(Page-level text extractions)
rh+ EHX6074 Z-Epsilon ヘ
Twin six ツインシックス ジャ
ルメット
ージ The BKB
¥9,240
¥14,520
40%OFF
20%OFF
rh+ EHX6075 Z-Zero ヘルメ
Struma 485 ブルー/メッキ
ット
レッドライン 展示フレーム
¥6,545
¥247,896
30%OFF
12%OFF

### DIRECTIVE
Full transcription, please: every entry, exactly as written.

### TASK OUTPUT
rh+ EHX6074 Z-Epsilon ヘ
Twin six ツインシックス ジャ
ルメット
ージ The BKB
¥9,240
¥14,520
40%OFF
20%OFF
rh+ EHX6075 Z-Zero ヘルメ
Struma 485 ブルー/メッキ
ット
レッドライン 展示フレーム
¥6,545
¥247,896
30%OFF
12%OFF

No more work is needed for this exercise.